[OpenAFS] back off and try again later at AFS client boot when servers inaccessible

Paul Blackburn mpb@est.ibm.com
Thu, 08 Aug 2002 10:12:28 +0100


Greetz,

I have noticed that (on AIX) if you try to start AFS client
when the database servers are down (or inaccessible) it can cause problems.

A work-around that works for most situations is to add
a simple ping test to the run-command that starts AFS Cache Manager
at boot time (Linux example: 
http://www.angelfire.com/hi/plutonic/images/afs ).

However, there is one situation where this approach does not work:
site power outage.

For site power outages, I manually check that AFS database servers
are running OK first and then start (or re-start) AFS client machines.

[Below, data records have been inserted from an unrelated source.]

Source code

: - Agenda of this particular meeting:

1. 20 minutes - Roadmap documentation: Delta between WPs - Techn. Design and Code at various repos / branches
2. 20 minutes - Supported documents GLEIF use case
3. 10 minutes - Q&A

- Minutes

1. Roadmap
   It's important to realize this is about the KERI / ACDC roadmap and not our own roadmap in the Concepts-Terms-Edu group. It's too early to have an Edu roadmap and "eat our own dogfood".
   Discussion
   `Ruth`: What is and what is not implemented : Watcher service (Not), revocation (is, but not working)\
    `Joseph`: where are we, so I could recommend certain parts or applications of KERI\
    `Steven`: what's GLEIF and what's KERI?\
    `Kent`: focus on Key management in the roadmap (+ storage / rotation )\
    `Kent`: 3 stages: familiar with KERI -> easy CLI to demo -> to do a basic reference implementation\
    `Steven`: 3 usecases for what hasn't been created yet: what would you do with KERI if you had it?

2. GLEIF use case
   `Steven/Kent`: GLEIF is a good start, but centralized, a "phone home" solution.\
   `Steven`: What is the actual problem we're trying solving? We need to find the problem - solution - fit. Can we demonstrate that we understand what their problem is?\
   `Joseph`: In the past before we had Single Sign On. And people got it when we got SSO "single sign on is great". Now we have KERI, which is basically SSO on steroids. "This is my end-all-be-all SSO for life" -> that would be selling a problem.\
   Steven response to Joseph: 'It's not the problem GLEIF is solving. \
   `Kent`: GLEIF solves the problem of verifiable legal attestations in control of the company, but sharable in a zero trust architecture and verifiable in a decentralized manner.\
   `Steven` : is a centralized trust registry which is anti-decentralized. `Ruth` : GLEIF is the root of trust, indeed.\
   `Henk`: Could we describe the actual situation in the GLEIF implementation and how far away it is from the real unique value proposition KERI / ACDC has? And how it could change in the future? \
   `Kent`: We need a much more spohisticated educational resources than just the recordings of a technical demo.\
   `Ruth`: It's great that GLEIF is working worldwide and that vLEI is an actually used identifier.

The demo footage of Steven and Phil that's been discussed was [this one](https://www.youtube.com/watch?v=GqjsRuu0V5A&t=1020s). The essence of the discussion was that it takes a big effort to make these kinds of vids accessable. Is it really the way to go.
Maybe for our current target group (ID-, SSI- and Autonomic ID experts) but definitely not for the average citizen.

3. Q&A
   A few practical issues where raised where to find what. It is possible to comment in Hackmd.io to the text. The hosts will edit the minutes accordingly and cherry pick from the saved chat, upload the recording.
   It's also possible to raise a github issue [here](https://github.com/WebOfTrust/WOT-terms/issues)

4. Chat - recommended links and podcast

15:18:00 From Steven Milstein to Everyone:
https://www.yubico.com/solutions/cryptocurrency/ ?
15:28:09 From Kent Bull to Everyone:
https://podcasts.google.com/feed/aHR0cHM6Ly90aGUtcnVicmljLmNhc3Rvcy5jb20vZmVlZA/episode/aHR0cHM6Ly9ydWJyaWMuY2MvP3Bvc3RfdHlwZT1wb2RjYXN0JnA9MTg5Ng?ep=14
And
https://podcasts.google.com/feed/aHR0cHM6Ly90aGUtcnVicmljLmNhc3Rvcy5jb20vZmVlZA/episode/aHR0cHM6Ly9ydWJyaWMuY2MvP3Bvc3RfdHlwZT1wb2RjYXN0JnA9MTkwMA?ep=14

It seems to me that recovery from events like site power failures
could be more robust if AFS clients had a boot time run-command
script that used a "back off and try again later" approach so that
if the database servers are inaccessible then clients will be automagically
restarted at some later time.

Has anyone else found a good way to deal with the recover from site 
power failure?
--
cheers
paul                         http://acm.org/~mpb

"It is practically impossible to teach good programming to students
 that have had a prior exposure to BASIC; as potential programmers
 they are mentally mutilated beyond hope of regeneration."

  --Edsger Dijkstra  1930-2002   
http://www.digidome.nl/dijkstra_quotations.htm